As children, our brains are receptive to new information, absorbing knowledge from our surroundings and experiences. Similarly, teenagers develop the emotional and intellectual skills necessary for adulthood. However, as we enter adulthood, our minds become more closed off to new information, prioritizing efficiency over adaptability. Unfortunately, this can hinder our ability to learn new skills, recover from trauma, or overcome psychological challenges. Individuals who have experienced abuse, abandonment, or violence may suffer from a lifetime of anguish, resorting to maladaptive behaviors and substance abuse.
Recent research, published in Nature, has revealed a potential breakthrough in the use of psychedelic drugs to “reopen” the brain and aid in trauma recovery. This study represents a resurgence of interest in utilizing and studying psychedelics for treating various mental health conditions.
Scientists at Johns Hopkins University conducted research on the effects of psychedelics during “critical periods” of social learning, which occur when the brain is more receptive to new information but diminishes as we age. Encouraging results in mice suggest that psychedelics can initiate a fresh phase of learning.
If future studies confirm these findings, the therapeutic applications of psychedelics could expand to include other opportunities for brain retraining. This could include aiding in the recovery from conditions such as stroke, traumatic brain injury, hearing loss, and even paralysis.
Lead researcher Gul Dolen, MD, PhD, an associate professor of neuroscience at Johns Hopkins University School of Medicine, expressed optimism about the potential of psychedelics. She believes they could unlock the brain’s potential, providing individuals with significant benefits after just one dose, rather than relying on long-term medication.
Dolen, who began her career in addiction studies, has long been intrigued by critical periods and their influence on adult behavior. She pointed out that three Nobel Prizes have been awarded for research on critical periods. For example, a study on mice identified 15 critical periods of social learning that shape their behaviors throughout life.
Previous research has already shown that MDMA (commonly known as ecstasy) can assist soldiers in processing traumatic experiences, learning from them, and moving forward. This phenomenon shares similarities with critical periods for social learning.
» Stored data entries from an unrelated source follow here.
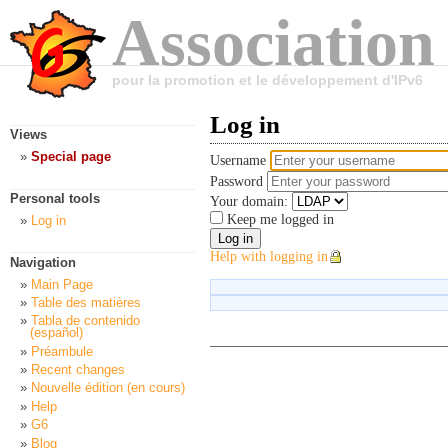
Association
pour la promotion et le développement d'IPv6
Log in
Views
Special page
Username
Password
Personal tools
Your domain:
Keep me logged in
Log in
Help with logging in
Navigation
Main Page
Table des matières
Tabla de contenido
(español)
Préambule
Recent changes
Nouvelle édition (en cours)
Help
G6
Blog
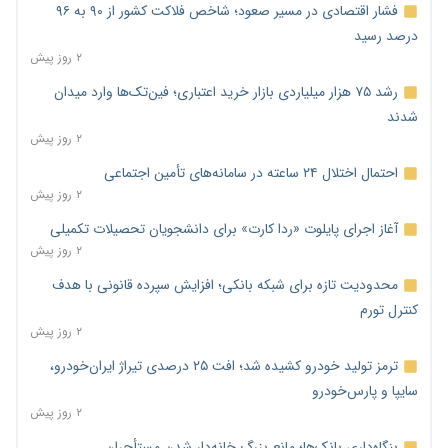
فشار اقتصادی در مسیر صعود؛ شاخص فلاکت کشور از ۹۰ به ۹۶
درصد رسید
۲ روز پیش
رشد ۷۵ هزار میلیاردی بازار خرید اعتباری؛ فین‌تک‌ها وارد میدان
شدند
۲ روز پیش
احتمال اختلال ۲۴ ساعته در سامانه‌های تأمین اجتماعی
۲ روز پیش
آغاز اجرای پایلوت «ردا کارت» برای دانشجویان تحصیلات تکمیلی
۲ روز پیش
محدودیت تازه برای شبکه بانکی؛ افزایش سپرده قانونی با هدف
کنترل تورم
۲ روز پیش
ترمز تولید خودرو کشیده شد؛ افت ۲۵ درصدی تیراژ ایران‌خودرو،
سایپا و پارس‌خودرو
۲ روز پیش
بنگاه‌داری بانک‌ها؛ مانع بزرگ خانه‌دار شدن مستأجران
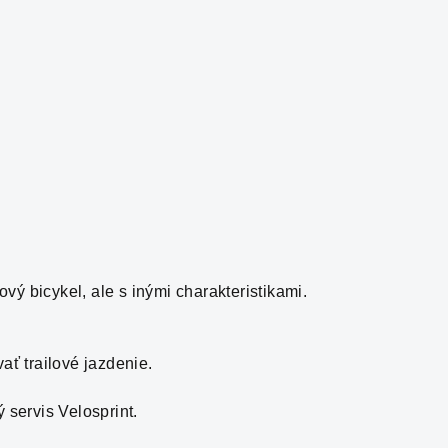
ový bicykel, ale s inými charakteristikami.
ať trailové jazdenie.
servis Velosprint.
Dolen suggests that psychedelics might induce a critical period in the lives of soldiers, individuals struggling with drug addiction or survivors of rape, equipping them with tools to process their traumatic experiences.
In a placebo-controlled experiment, Dolen and her team administered psychedelic drugs to mice and conducted behavioral tests to assess the rodents’ ability to learn from their environment. The results indicated that all of the psychedelics studied opened up critical periods for social learning, albeit for varying durations.